Sie waren verlobt und für alle eintretenden Schüler mochte es ein versöhnliches Bild sein. Hermine, ihr zukünftiger Mann und die Freundin des Auserwählten. Doch sie redeten nicht. Nicht einmal Ginny und Hermine. Und das tat weh. Es tat so vieles weh. Und Hermine wusste, dass noch viel mehr weh tun würde, wenn sie diese Schule für immer verlassen würde. Denn sie hatte den Krieg nicht verarbeitet, das hatte niemand von ihnen. Das letzte Schuljahr war da, um zu verdrängen. Und das versetzte ihr noch einen Stich in die Brust.
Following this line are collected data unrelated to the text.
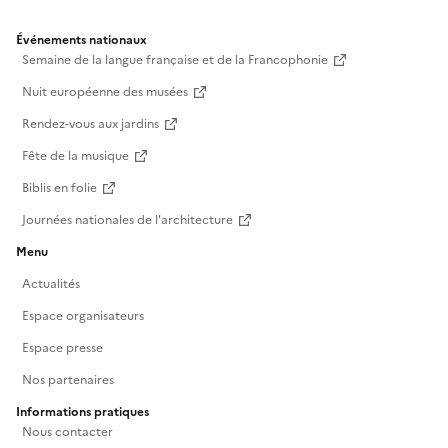
Événements nationaux
Semaine de la langue française et de la Francophonie
Nuit européenne des musées
Rendez-vous aux jardins
Fête de la musique
Biblis en folie
Journées nationales de l'architecture
Menu
Actualités
Espace organisateurs
Espace presse
Nos partenaires
Informations pratiques
Nous contacter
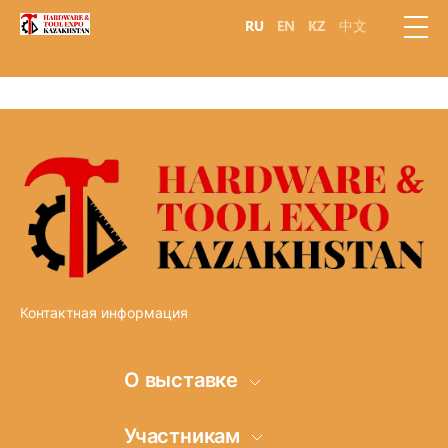
RU
EN
KZ
中文
Контактная информация
О выставке
Информация о
Участникам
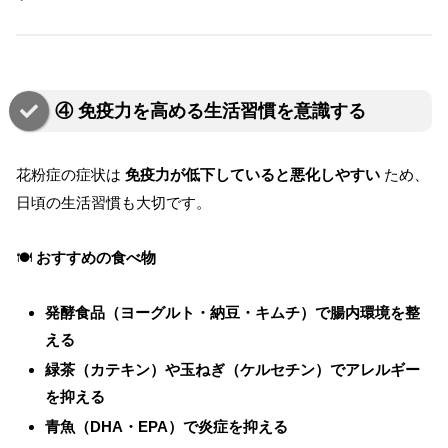
④ 免疫力を高める生活習慣を意識する
花粉症の症状は
免疫力が低下していると悪化しやすい
ため、
日頃の生活習慣も大切です。
🍽
おすすめの食べ物
発酵食品（ヨーグルト・納豆・キムチ）で腸内環境を整
える
緑茶（カテキン）や玉ねぎ（ケルセチン）でアレルギー
を抑える
青魚（DHA・EPA）で炎症を抑える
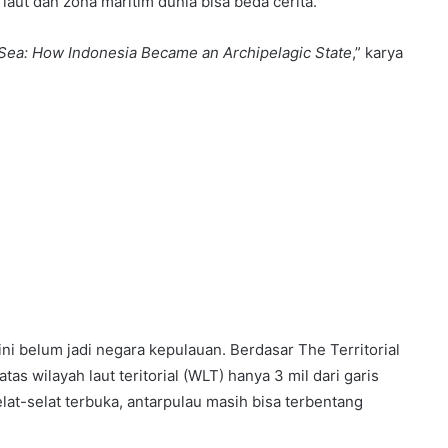
laut dan zona maritim dunia bisa beda cerita.
Sea: How Indonesia Became an Archipelagic State
,” karya
ni belum jadi negara kepulauan. Berdasar The Territorial
as wilayah laut teritorial (WLT) hanya 3 mil dari garis
elat-selat terbuka, antarpulau masih bisa terbentang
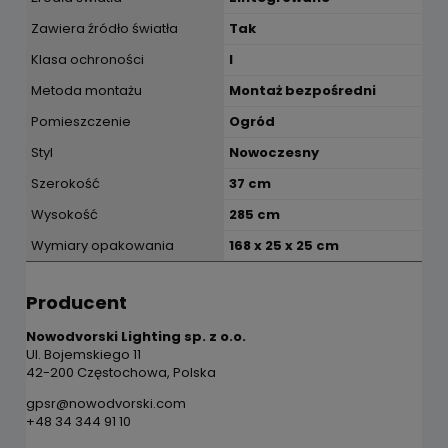
Zawiera źródło światła
Tak
Klasa ochroności
I
Metoda montażu
Montaż bezpośredni
Pomieszczenie
Ogród
Styl
Nowoczesny
Szerokość
37 cm
Wysokość
285 cm
Wymiary opakowania
168 x 25 x 25 cm
Producent
Nowodvorski Lighting sp. z o.o.
Ul. Bojemskiego 11
42-200 Częstochowa, Polska
gpsr@nowodvorski.com
+48 34 344 91 10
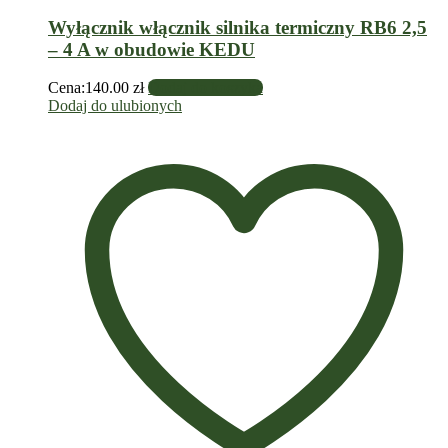
Wyłącznik włącznik silnika termiczny RB6 2,5
– 4 A w obudowie KEDU
Cena:
140.00
zł
Dodaj do koszyka
Dodaj do ulubionych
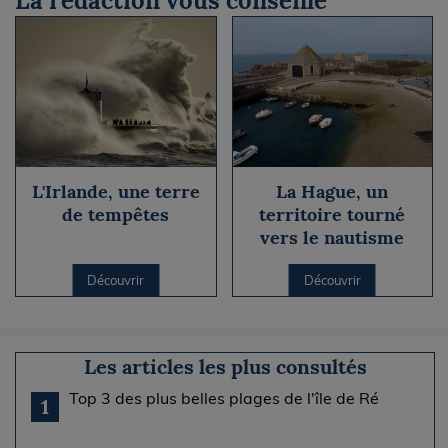
La rédaction vous conseille
L'Irlande, une terre
La Hague, un
de tempêtes
territoire tourné
vers le nautisme
Découvrir
Découvrir
Les articles les plus consultés
Top 3 des plus belles plages de l'île de Ré
1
Abrupt hatte sie Angst vor ihrem Abschluss. Nicht nur weil sie Malfoy heiraten musste, sondern auch weil sie nicht wusste, was sie dann tun würde.
Sie hatte sich den Sommer über in den Schlaf geweint, hatte Panikattacken erlitten. Mit Harry hatte sie ein wenig darüber geredet und das hatte geholfen. Sie weinte sich hier nicht in den Schlaf, denn sie hatte Ginny, Parvati und Lavender, die auf sie aufpassten. Was würde Hermine machen, wenn sie wieder alleine schlafen musste? Was würde sie machen, wenn sie nicht mehr in Hogwarts war?